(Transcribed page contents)
◇ ◇ ◇ ◇ ◇ ◇ ◇
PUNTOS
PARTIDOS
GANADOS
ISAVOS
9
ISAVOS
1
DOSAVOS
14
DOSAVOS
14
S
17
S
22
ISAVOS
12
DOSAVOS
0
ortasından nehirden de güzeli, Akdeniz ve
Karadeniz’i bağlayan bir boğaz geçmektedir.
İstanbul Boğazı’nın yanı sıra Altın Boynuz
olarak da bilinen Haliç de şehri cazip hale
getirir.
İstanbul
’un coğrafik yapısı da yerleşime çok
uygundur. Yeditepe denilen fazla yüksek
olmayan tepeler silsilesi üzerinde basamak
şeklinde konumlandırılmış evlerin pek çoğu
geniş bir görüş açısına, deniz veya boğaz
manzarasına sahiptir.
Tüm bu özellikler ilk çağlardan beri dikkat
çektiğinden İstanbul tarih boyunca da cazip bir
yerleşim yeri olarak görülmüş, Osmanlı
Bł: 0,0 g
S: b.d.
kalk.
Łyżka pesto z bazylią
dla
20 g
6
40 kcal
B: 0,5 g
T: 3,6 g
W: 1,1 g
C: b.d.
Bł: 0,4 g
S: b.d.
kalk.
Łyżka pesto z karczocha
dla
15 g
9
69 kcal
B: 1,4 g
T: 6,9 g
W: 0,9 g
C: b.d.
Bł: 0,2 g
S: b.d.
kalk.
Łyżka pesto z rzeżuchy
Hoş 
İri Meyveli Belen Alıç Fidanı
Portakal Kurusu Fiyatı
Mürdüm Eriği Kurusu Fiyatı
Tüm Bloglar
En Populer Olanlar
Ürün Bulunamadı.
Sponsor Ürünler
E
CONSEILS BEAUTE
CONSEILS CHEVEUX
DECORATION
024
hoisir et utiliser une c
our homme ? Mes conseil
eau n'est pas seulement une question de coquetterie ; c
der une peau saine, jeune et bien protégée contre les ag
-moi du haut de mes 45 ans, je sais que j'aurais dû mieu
◇ ◇ ◇ ◇ ◇ ◇ ◇
*What to produce:*
Update the material from its first line through the line containing "da yerleşime çok", changing "PARTIDOS" to "JUEGOS" and leaving everything else as it is.

*Solution to the exercise:*
PUNTOS
JUEGOS
GANADOS
ISAVOS
9
ISAVOS
1
DOSAVOS
14
DOSAVOS
14
S
17
S
22
ISAVOS
12
DOSAVOS
0
ortasından nehirden de güzeli, Akdeniz ve
Karadeniz’i bağlayan bir boğaz geçmektedir.
İstanbul Boğazı’nın yanı sıra Altın Boynuz
olarak da bilinen Haliç de şehri cazip hale
getirir.
İstanbul
’un coğrafik yapısı da yerleşime çok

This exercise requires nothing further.